• WHAT TO WORK ON: Copy the text of all the entries below line for line, with no changes. Leave the pictures out of your copy.

• DATASET:
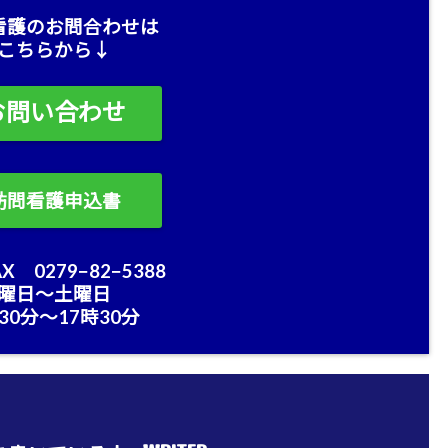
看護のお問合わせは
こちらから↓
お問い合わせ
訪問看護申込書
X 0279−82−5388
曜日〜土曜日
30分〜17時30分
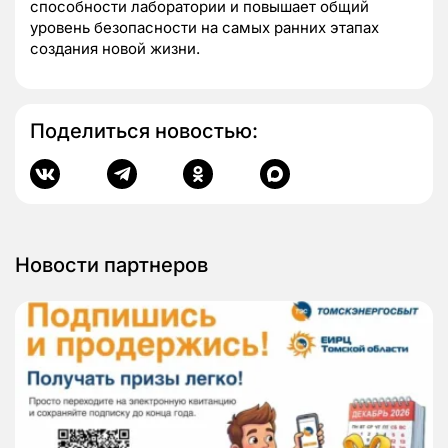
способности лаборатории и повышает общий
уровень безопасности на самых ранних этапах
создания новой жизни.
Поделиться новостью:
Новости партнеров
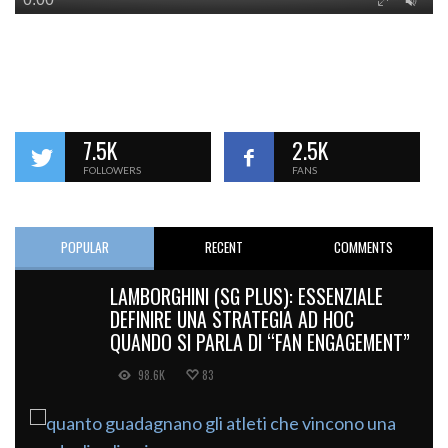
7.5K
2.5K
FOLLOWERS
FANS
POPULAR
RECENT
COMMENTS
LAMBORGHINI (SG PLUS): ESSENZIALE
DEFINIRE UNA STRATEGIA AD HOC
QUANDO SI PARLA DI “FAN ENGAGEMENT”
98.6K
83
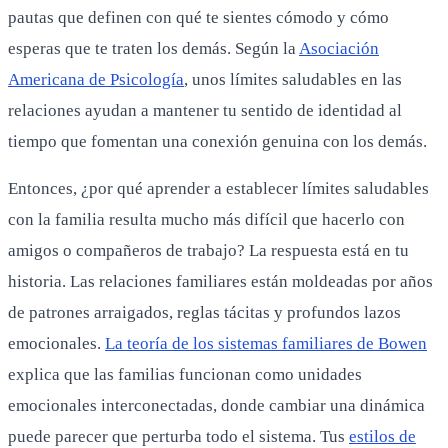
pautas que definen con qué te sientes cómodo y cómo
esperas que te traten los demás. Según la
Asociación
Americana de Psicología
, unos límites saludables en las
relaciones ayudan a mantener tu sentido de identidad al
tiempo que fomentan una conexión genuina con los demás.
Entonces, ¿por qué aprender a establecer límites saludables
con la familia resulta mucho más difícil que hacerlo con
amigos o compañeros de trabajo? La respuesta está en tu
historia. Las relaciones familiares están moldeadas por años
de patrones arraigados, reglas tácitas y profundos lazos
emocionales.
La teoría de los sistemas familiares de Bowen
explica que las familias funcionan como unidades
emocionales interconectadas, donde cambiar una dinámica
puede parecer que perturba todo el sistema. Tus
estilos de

• WORKED SOLUTION:
看護のお問合わせは
こちらから↓
お問い合わせ
訪問看護申込書
X 0279−82−5388
曜日〜土曜日
30分〜17時30分
способности лаборатории и повышает общий
уровень безопасности на самых ранних этапах
создания новой жизни.
Поделиться новостью:
Новости партнеров
7.5K
2.5K
FOLLOWERS
FANS
POPULAR
RECENT
COMMENTS
LAMBORGHINI (SG PLUS): ESSENZIALE
DEFINIRE UNA STRATEGIA AD HOC
QUANDO SI PARLA DI “FAN ENGAGEMENT”
98.6K
83
pautas que definen con qué te sientes cómodo y cómo
esperas que te traten los demás. Según la
Asociación
Americana de Psicología
, unos límites saludables en las
relaciones ayudan a mantener tu sentido de identidad al
tiempo que fomentan una conexión genuina con los demás.
Entonces, ¿por qué aprender a establecer límites saludables
con la familia resulta mucho más difícil que hacerlo con
amigos o compañeros de trabajo? La respuesta está en tu
historia. Las relaciones familiares están moldeadas por años
de patrones arraigados, reglas tácitas y profundos lazos
emocionales.
La teoría de los sistemas familiares de Bowen
explica que las familias funcionan como unidades
emocionales interconectadas, donde cambiar una dinámica
puede parecer que perturba todo el sistema. Tus
estilos de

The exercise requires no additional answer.